Итак, как мы можем объять необъятное – разложить по полочкам все детали дифференцированного, качественно меняющегося процесса? Единственный ответ заключается в том, что в основе бессознательного лежит не какой-то мозговой переключатель внутри или между ключевыми областями мозга, а некий процесс, который еще не был достоверно выявлен с точки зрения нейроанатомии, который, возможно, даже не укладывается в рамки критерия «все или ничего».
Когда я только начинала изучать нейронауку, обычной практикой было пытаться объяснить мозговые процессы, рисуя схемы, в которых участки мозга изображаются в виде аккуратных прямоугольников со стрелками между ними, с символами «+» или «-», обозначающими простое возбуждение или торможение. Однако мы только что видели, что нейронным связям свойственны эффекты модуляции: любое торможение или возбуждение между группами клеток или внутри них будет зависеть от их текущего состояния в каждый момент времени. Это означает, что нам надо искать какой-то дополнительный вид механизма, который может функционировать на уровне, превышающем уровень одиночных нейронов. Как мы уже знаем, они не функционируют как автономные единицы. Более того, каким бы ни был этот новый механизм, прежде всего он должен быть пластичным, непрерывно меняющимся от одного момента к другому.
Нейронные ансамбли
Еще в 1949 году канадский психолог Дональд Хебб представил революционную идею о том, что нейроны могут адаптироваться к пережитым событиям – в некотором смысле учиться. Хебб показал, что нейроны, находящиеся в непосредственной близости друг к другу, имеют тенденцию к синхронизации, то есть их активность согласована: находясь в этом состоянии, они образуют единую функциональную сеть, операции которой могут выходить далеко за пределы триггерной зоны. Далее ученый предположил, что если действительно возникает такая коллективная активность, тогда эти нейронные сети могли бы провоцировать гораздо более длительные изменения в синапсах, что, в свою очередь, привело бы к длительной, укрепленной связи между клетками головного мозга внутри этой сети. Почему же эта идея считается таким прорывом?

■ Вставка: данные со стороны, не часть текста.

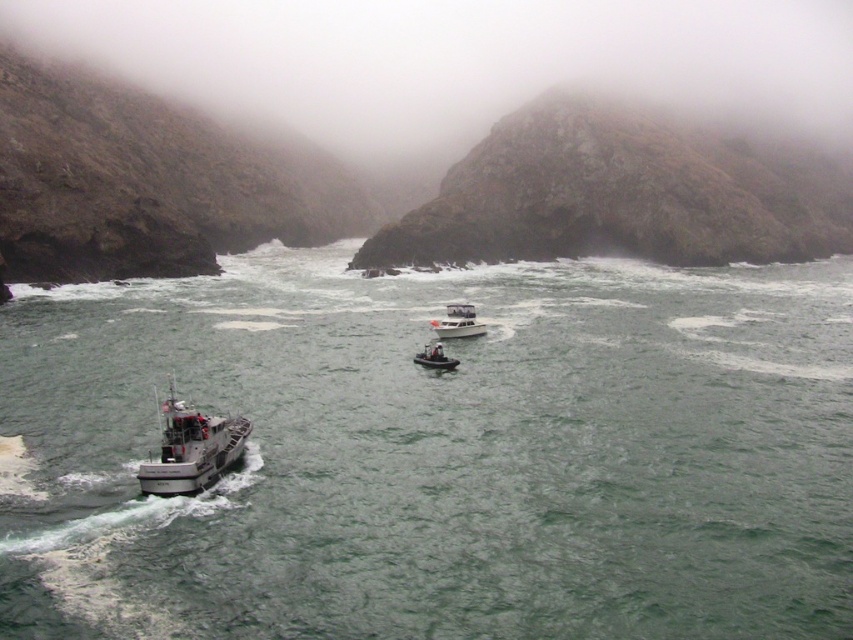
You are a photographer planning to capture the entire scene in one shot. Given that the green matte water at center and the metallic gray boat at lower left must both be visible, which object should you ensure occupies more of the frame horizontally?

The green matte water at center should occupy more of the frame horizontally since its width is larger than the metallic gray boat at lower left.

From the picture: You are a sailor trying to board a vessel from the water. You see the white matte boat at center and the white plastic dinghy at center. Which vessel should you choose if you want to board more easily?

The white plastic dinghy at center has a lower height compared to the white matte boat at center, so it would be easier to board the white plastic dinghy at center.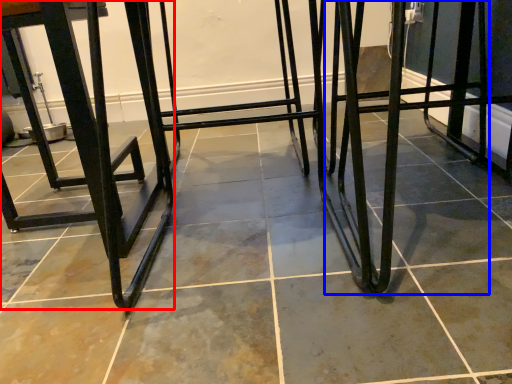
Question: Which of the following is the farthest to the observer, furniture (highlighted by a red box) or step stool (highlighted by a blue box)?

Choices:
 (A) furniture
 (B) step stool

Answer: (A)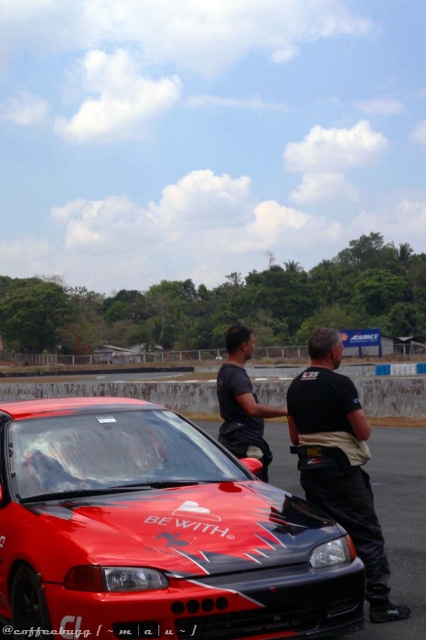
You are standing at the point closer to the camera in this scene. Which point are you at, point (330, 384) or point (132, 637)?

You are at point (330, 384) because it is further to the camera than point (132, 637).

You are a photographer at the racetrack and want to capture a photo of the two people in the middle. The black leather jacket at center and the black matte shirt at center are both in frame. Which clothing item takes up more space in the photo?

The black matte shirt at center takes up more space in the photo because it is larger than the black leather jacket at center.

You are a photographer at the racetrack and need to capture both the black leather jacket at center and the black matte shirt at center in a single frame. Which clothing item is shorter in height?

The black leather jacket at center is not as tall as the black matte shirt at center, so the black leather jacket at center is shorter in height.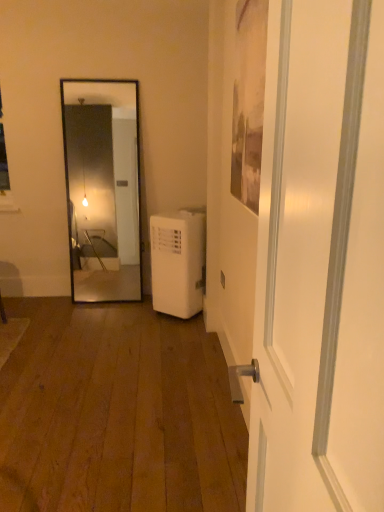
Question: Should I look upward or downward to see white plastic air conditioner at lower right?

Choices:
 (A) up
 (B) down

Answer: (B)

Question: From the image's perspective, is white plastic air conditioner at lower right above white glossy door at center?

Choices:
 (A) no
 (B) yes

Answer: (B)

Question: Does white plastic air conditioner at lower right touch white glossy door at center?

Choices:
 (A) yes
 (B) no

Answer: (B)

Question: Is white plastic air conditioner at lower right not near white glossy door at center?

Choices:
 (A) no
 (B) yes

Answer: (B)

Question: Considering the relative positions of white plastic air conditioner at lower right and white glossy door at center in the image provided, is white plastic air conditioner at lower right in front of white glossy door at center?

Choices:
 (A) no
 (B) yes

Answer: (A)

Question: From a real-world perspective, is white plastic air conditioner at lower right under white glossy door at center?

Choices:
 (A) yes
 (B) no

Answer: (A)

Question: From the image's perspective, is white plastic air conditioner at lower right under white glossy door at center?

Choices:
 (A) no
 (B) yes

Answer: (A)

Question: From a real-world perspective, is white glossy door at center on white plastic air conditioner at lower right?

Choices:
 (A) no
 (B) yes

Answer: (B)

Question: Considering the relative positions of white glossy door at center and white plastic air conditioner at lower right in the image provided, is white glossy door at center to the left of white plastic air conditioner at lower right from the viewer's perspective?

Choices:
 (A) yes
 (B) no

Answer: (B)

Question: From the image's perspective, is white glossy door at center over white plastic air conditioner at lower right?

Choices:
 (A) no
 (B) yes

Answer: (A)

Question: From the image's perspective, is white glossy door at center below white plastic air conditioner at lower right?

Choices:
 (A) yes
 (B) no

Answer: (A)

Question: Is white glossy door at center not close to white plastic air conditioner at lower right?

Choices:
 (A) yes
 (B) no

Answer: (A)

Question: Can you confirm if white glossy door at center is thinner than white plastic air conditioner at lower right?

Choices:
 (A) yes
 (B) no

Answer: (A)

Question: Considering the positions of point (301, 437) and point (185, 224), is point (301, 437) closer or farther from the camera than point (185, 224)?

Choices:
 (A) closer
 (B) farther

Answer: (A)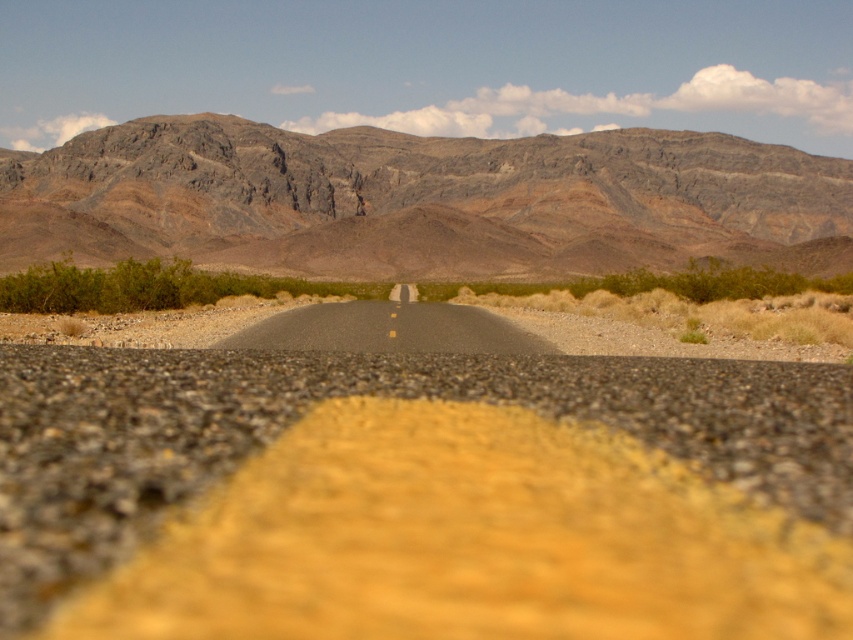
Question: Among these points, which one is nearest to the camera?

Choices:
 (A) (280, 400)
 (B) (253, 138)

Answer: (A)

Question: Considering the relative positions of smooth asphalt road at center and rugged rock mountain at center in the image provided, where is smooth asphalt road at center located with respect to rugged rock mountain at center?

Choices:
 (A) right
 (B) left

Answer: (B)

Question: Does smooth asphalt road at center appear under rugged rock mountain at center?

Choices:
 (A) yes
 (B) no

Answer: (A)

Question: Among these objects, which one is farthest from the camera?

Choices:
 (A) smooth asphalt road at center
 (B) rugged rock mountain at center

Answer: (B)

Question: Which of the following is the farthest from the observer?

Choices:
 (A) rugged rock mountain at center
 (B) smooth asphalt road at center

Answer: (A)

Question: Is the position of smooth asphalt road at center more distant than that of rugged rock mountain at center?

Choices:
 (A) no
 (B) yes

Answer: (A)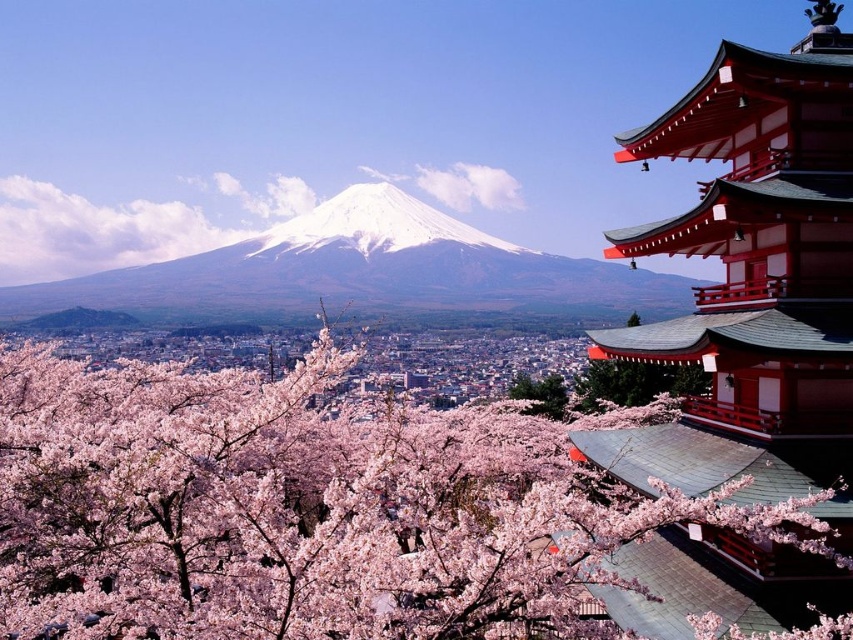
You are an artist planning to paint a landscape of the scene. You want to ensure the pink blossoms at center and the green leafy tree at center are proportionally accurate. Which object should you paint taller?

The pink blossoms at center should be painted taller since they have a greater height compared to the green leafy tree at center according to the description.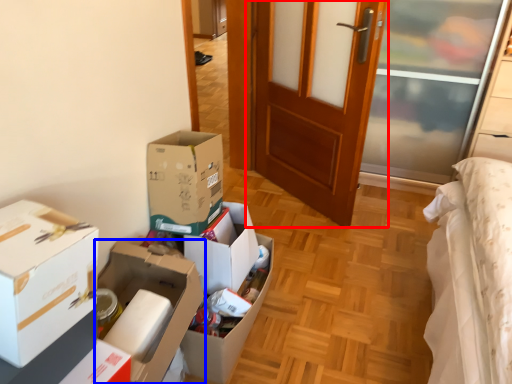
Question: Which object appears farthest to the camera in this image, door (highlighted by a red box) or box (highlighted by a blue box)?

Choices:
 (A) door
 (B) box

Answer: (A)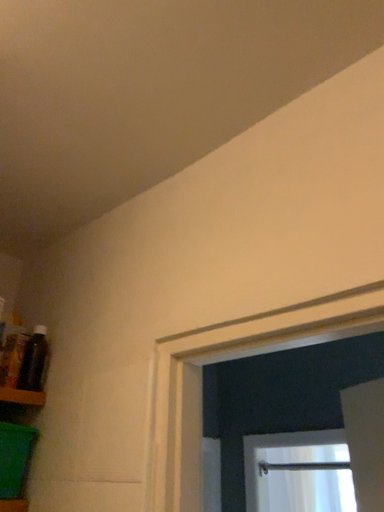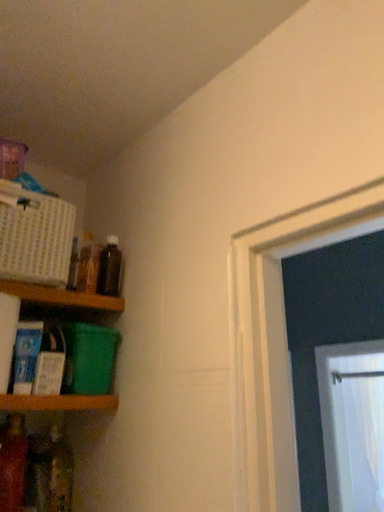
Question: How did the camera likely rotate when shooting the video?

Choices:
 (A) rotated downward
 (B) rotated upward

Answer: (A)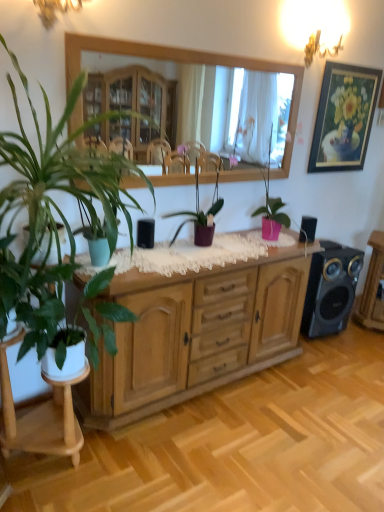
This screenshot has height=512, width=384. I want to click on vacant space in front of black glossy speaker at right, arranged as the first speaker when viewed from the back, so click(x=337, y=353).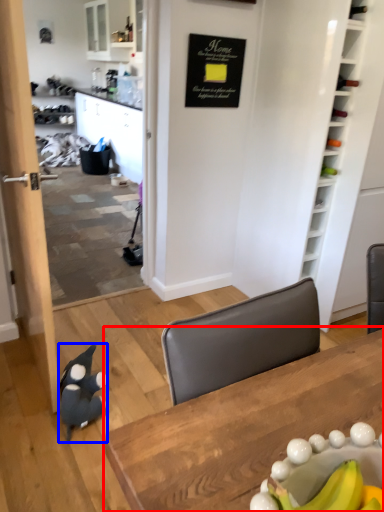
Question: Which of the following is the closest to the observer, table (highlighted by a red box) or penguin (highlighted by a blue box)?

Choices:
 (A) table
 (B) penguin

Answer: (A)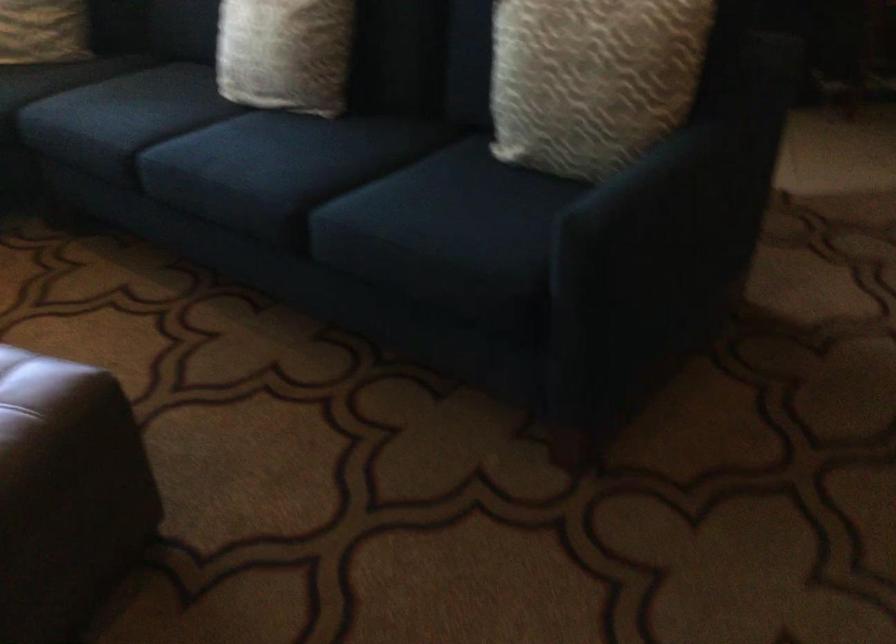
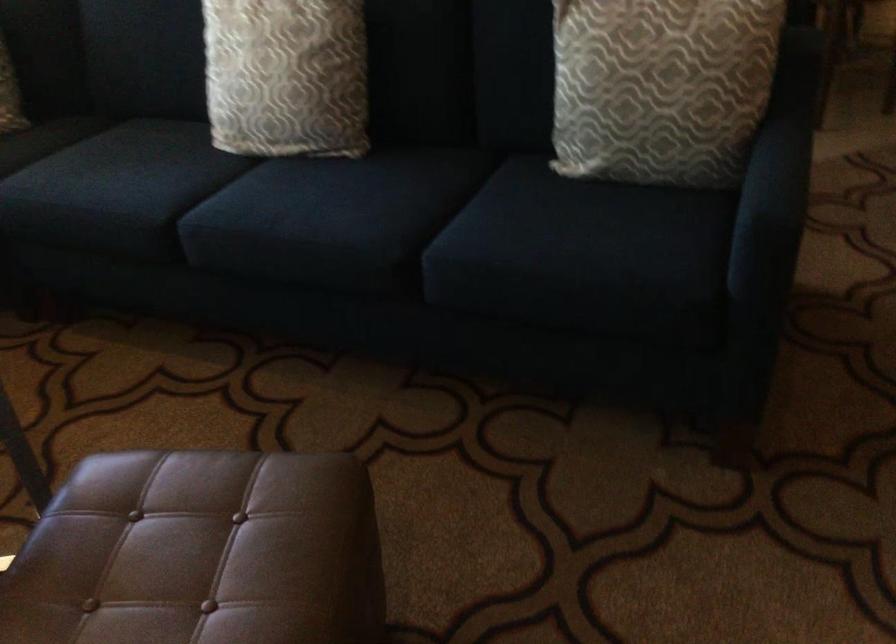
Question: Which direction would the cameraman need to move to produce the second image? Reply with the corresponding letter.

Choices:
 (A) Left
 (B) Right
 (C) Forward
 (D) Backward

Answer: (A)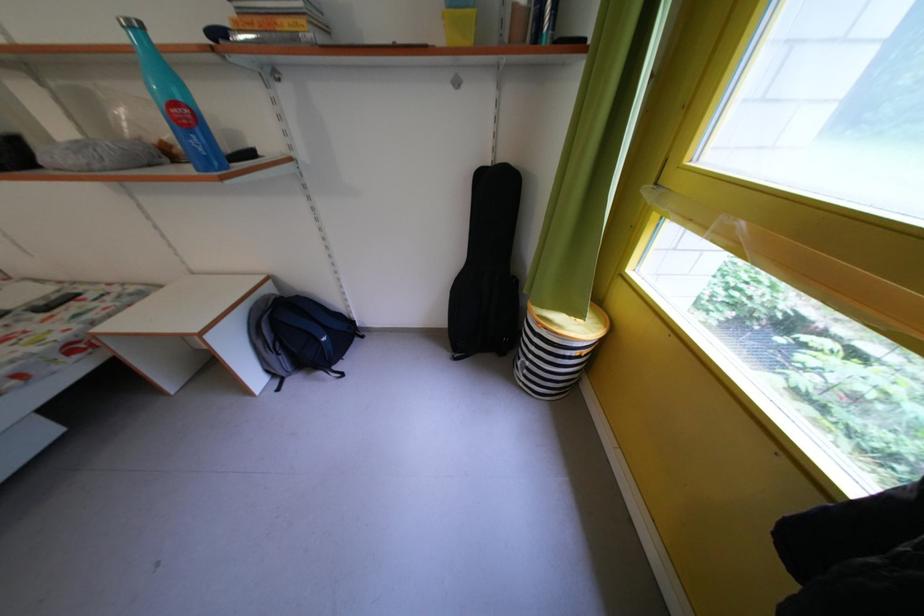
Describe the element at coordinates (456, 81) in the screenshot. Image resolution: width=924 pixels, height=616 pixels. I see `the silver bottle cap` at that location.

Провидческая теория впервые объяснила, как мозг может адаптироваться к входным сигналам и, следовательно, к окружающей среде, – феномен, который был назван пластичностью (от греческого plastikos – пригодный для лепки).
[74] Пластичность теперь признана ключевым свойством мозга, хотя у разных видов животных она проявляется в неравной степени. У таких примитивных, как, скажем, золотая рыбка, поведение все же наиболее тесно связано с генами. У ее мозга не так много нейронных связей, поэтому окружающая среда будет иметь меньшее влияние, чем у более высокоорганизованных животных, для которых индивидуальный опыт в буквальном смысле может оставить отпечаток в мозге.
Среди представителей царства животных мы, люди, обладаем наиболее развитой способностью к адаптации, поэтому занимаем больше экологических ниш, чем любой другой вид на планете, – мы можем жить и процветать в самых разных уголках земного шара, от джунглей до Арктики. Феноменальная пластичность нейронных связей человеческого мозга также означает наибольший потенциал среди всех видов, чтобы каждый из нас мог стать поистине уникальной личностью благодаря индивидуальному опыту – благодаря адаптируемым синапсам Хебба.